◆ **EXERCISE INPUT**
*** Block opens ***

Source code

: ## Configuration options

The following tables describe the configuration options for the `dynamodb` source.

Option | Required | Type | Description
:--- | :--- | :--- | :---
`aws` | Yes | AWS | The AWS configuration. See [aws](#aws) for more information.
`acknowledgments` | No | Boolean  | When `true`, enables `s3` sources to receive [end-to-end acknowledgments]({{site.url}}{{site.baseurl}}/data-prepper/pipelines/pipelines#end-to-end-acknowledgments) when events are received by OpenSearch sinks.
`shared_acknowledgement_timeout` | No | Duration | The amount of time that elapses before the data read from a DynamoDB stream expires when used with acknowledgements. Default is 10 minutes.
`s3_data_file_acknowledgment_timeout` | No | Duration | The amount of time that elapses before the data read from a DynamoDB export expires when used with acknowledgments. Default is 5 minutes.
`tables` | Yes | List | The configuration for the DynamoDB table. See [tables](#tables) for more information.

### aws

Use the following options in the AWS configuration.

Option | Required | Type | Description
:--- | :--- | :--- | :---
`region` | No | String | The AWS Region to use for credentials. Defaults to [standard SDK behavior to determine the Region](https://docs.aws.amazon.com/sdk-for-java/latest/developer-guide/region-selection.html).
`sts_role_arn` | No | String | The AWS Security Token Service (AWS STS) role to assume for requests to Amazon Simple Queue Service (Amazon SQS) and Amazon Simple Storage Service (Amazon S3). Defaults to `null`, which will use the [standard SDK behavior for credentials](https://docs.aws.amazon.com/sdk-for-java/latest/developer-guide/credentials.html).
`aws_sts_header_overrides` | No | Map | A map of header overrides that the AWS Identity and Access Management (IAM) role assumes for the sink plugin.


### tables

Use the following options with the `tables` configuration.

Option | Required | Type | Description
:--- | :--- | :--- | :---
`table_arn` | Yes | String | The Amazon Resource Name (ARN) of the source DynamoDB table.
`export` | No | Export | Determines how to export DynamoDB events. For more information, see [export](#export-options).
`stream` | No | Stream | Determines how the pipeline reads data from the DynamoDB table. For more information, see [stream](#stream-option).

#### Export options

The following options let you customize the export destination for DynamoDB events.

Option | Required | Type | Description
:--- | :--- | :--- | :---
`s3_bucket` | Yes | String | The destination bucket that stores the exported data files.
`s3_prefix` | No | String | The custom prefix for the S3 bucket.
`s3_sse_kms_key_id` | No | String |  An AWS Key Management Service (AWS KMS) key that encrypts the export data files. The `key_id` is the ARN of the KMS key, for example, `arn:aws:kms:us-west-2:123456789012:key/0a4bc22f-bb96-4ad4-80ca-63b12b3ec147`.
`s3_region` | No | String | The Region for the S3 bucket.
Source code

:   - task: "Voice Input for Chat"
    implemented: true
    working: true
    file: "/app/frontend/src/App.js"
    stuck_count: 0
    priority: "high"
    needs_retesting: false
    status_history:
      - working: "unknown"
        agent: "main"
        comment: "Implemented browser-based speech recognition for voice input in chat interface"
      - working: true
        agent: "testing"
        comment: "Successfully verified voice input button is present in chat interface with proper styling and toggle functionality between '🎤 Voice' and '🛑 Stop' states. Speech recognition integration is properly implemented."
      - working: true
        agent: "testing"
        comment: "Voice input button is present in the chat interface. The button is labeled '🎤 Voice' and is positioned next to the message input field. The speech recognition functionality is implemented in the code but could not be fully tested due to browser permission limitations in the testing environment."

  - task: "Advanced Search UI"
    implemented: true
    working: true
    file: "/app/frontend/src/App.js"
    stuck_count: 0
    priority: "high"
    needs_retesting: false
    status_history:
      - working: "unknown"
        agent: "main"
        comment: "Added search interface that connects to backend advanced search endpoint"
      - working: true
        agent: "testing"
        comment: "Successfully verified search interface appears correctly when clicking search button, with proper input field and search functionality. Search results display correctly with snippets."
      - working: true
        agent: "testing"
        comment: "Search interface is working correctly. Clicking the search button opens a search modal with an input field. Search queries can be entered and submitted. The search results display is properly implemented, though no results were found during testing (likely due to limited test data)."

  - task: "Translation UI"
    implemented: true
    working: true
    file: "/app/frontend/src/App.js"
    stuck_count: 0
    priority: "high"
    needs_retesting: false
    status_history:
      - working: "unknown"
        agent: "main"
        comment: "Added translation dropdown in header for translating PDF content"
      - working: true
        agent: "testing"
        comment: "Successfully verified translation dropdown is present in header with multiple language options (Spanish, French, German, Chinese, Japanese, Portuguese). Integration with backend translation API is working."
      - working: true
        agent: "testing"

*** Block closes ***

◆ **WHAT THE EXERCISE ASKS**
Write the listing out again, exactly as shown above.

◆ **WRITTEN SOLUTION**
Source code

: ## Configuration options

The following tables describe the configuration options for the `dynamodb` source.

Option | Required | Type | Description
:--- | :--- | :--- | :---
`aws` | Yes | AWS | The AWS configuration. See [aws](#aws) for more information.
`acknowledgments` | No | Boolean  | When `true`, enables `s3` sources to receive [end-to-end acknowledgments]({{site.url}}{{site.baseurl}}/data-prepper/pipelines/pipelines#end-to-end-acknowledgments) when events are received by OpenSearch sinks.
`shared_acknowledgement_timeout` | No | Duration | The amount of time that elapses before the data read from a DynamoDB stream expires when used with acknowledgements. Default is 10 minutes.
`s3_data_file_acknowledgment_timeout` | No | Duration | The amount of time that elapses before the data read from a DynamoDB export expires when used with acknowledgments. Default is 5 minutes.
`tables` | Yes | List | The configuration for the DynamoDB table. See [tables](#tables) for more information.

### aws

Use the following options in the AWS configuration.

Option | Required | Type | Description
:--- | :--- | :--- | :---
`region` | No | String | The AWS Region to use for credentials. Defaults to [standard SDK behavior to determine the Region](https://docs.aws.amazon.com/sdk-for-java/latest/developer-guide/region-selection.html).
`sts_role_arn` | No | String | The AWS Security Token Service (AWS STS) role to assume for requests to Amazon Simple Queue Service (Amazon SQS) and Amazon Simple Storage Service (Amazon S3). Defaults to `null`, which will use the [standard SDK behavior for credentials](https://docs.aws.amazon.com/sdk-for-java/latest/developer-guide/credentials.html).
`aws_sts_header_overrides` | No | Map | A map of header overrides that the AWS Identity and Access Management (IAM) role assumes for the sink plugin.


### tables

Use the following options with the `tables` configuration.

Option | Required | Type | Description
:--- | :--- | :--- | :---
`table_arn` | Yes | String | The Amazon Resource Name (ARN) of the source DynamoDB table.
`export` | No | Export | Determines how to export DynamoDB events. For more information, see [export](#export-options).
`stream` | No | Stream | Determines how the pipeline reads data from the DynamoDB table. For more information, see [stream](#stream-option).

#### Export options

The following options let you customize the export destination for DynamoDB events.

Option | Required | Type | Description
:--- | :--- | :--- | :---
`s3_bucket` | Yes | String | The destination bucket that stores the exported data files.
`s3_prefix` | No | String | The custom prefix for the S3 bucket.
`s3_sse_kms_key_id` | No | String |  An AWS Key Management Service (AWS KMS) key that encrypts the export data files. The `key_id` is the ARN of the KMS key, for example, `arn:aws:kms:us-west-2:123456789012:key/0a4bc22f-bb96-4ad4-80ca-63b12b3ec147`.
`s3_region` | No | String | The Region for the S3 bucket.
Source code

:   - task: "Voice Input for Chat"
    implemented: true
    working: true
    file: "/app/frontend/src/App.js"
    stuck_count: 0
    priority: "high"
    needs_retesting: false
    status_history:
      - working: "unknown"
        agent: "main"
        comment: "Implemented browser-based speech recognition for voice input in chat interface"
      - working: true
        agent: "testing"
        comment: "Successfully verified voice input button is present in chat interface with proper styling and toggle functionality between '🎤 Voice' and '🛑 Stop' states. Speech recognition integration is properly implemented."
      - working: true
        agent: "testing"
        comment: "Voice input button is present in the chat interface. The button is labeled '🎤 Voice' and is positioned next to the message input field. The speech recognition functionality is implemented in the code but could not be fully tested due to browser permission limitations in the testing environment."

  - task: "Advanced Search UI"
    implemented: true
    working: true
    file: "/app/frontend/src/App.js"
    stuck_count: 0
    priority: "high"
    needs_retesting: false
    status_history:
      - working: "unknown"
        agent: "main"
        comment: "Added search interface that connects to backend advanced search endpoint"
      - working: true
        agent: "testing"
        comment: "Successfully verified search interface appears correctly when clicking search button, with proper input field and search functionality. Search results display correctly with snippets."
      - working: true
        agent: "testing"
        comment: "Search interface is working correctly. Clicking the search button opens a search modal with an input field. Search queries can be entered and submitted. The search results display is properly implemented, though no results were found during testing (likely due to limited test data)."

  - task: "Translation UI"
    implemented: true
    working: true
    file: "/app/frontend/src/App.js"
    stuck_count: 0
    priority: "high"
    needs_retesting: false
    status_history:
      - working: "unknown"
        agent: "main"
        comment: "Added translation dropdown in header for translating PDF content"
      - working: true
        agent: "testing"
        comment: "Successfully verified translation dropdown is present in header with multiple language options (Spanish, French, German, Chinese, Japanese, Portuguese). Integration with backend translation API is working."
      - working: true
        agent: "testing"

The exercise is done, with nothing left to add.